The group agreed to meet at Baclaran where they rode a non-air-con mini bus via SLEX- Sta Rosa Exit en route to Tagaytay City and got off at Olivarez Plaza. After having breakfast and buying packed lunch from Chowking Tagaytay, they chartered a tricycle down to the town of Talisay and agreed to meet me at Taal Yacht Club where we pretended to be tourists on ocular visit so we can park the car for free (few minutes lang naman). Due to Tagaytay City’s immense popularity, it is often mistaken as the jump-off point to trek Taal Volcano. Talisay is really the gateway to Taal Volcano where Taal Lake touches the shore. This 4th class lakeside municipality is where you can see the lake and the volcano up close. This is also where you can find rows of resorts for all budgets and where you can hire a boat to cross the lake.
The boatman from the Yacht Club offered us 1300 pesos but the group already made an arrangement with a boatman from Leyness Resort who charged them 1500 – the standard price. It is a must to bargain when dealing with boatman because they often overcharge unsuspecting tourists and the fee can go up to 6000 pesos if you don’t haggle.
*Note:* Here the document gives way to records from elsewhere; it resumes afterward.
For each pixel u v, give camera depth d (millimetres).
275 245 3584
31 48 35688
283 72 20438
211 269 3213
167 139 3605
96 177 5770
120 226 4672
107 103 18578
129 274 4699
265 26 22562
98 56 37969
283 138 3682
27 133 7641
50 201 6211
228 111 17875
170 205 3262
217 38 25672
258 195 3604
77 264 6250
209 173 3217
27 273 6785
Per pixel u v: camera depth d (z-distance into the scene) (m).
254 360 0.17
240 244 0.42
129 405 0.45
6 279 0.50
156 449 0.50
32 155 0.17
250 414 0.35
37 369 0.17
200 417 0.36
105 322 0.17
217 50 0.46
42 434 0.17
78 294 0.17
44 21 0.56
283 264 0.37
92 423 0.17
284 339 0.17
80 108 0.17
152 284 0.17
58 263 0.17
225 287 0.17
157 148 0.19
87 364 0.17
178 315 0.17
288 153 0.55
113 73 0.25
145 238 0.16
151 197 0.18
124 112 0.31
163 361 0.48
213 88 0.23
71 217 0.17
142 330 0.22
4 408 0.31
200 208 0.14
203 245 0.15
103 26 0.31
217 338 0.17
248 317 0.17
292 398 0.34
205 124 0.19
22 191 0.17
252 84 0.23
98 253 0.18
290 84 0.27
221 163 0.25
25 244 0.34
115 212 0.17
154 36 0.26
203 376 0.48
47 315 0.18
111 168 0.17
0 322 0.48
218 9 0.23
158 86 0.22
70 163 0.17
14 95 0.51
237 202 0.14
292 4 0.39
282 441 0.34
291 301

After joining the group at Leyness Resort, we had a pleasant 20- minute boat ride to Barangay Look – the starting point for the trek to the crater.
Just like many famous tourists destination don’t be surprised to be touted persistently by guides offering their service as well as those who offer a donkey ride. One even followed us halfway through the trek hoping anyone would get tired and finally give in and take the donkey. It would be nice to help our fellow kababayan but renting a horse for 350 pesos and a guide for 500 pesos for a 45 minute hike just isn’t worth it – besides we were also on tight budget.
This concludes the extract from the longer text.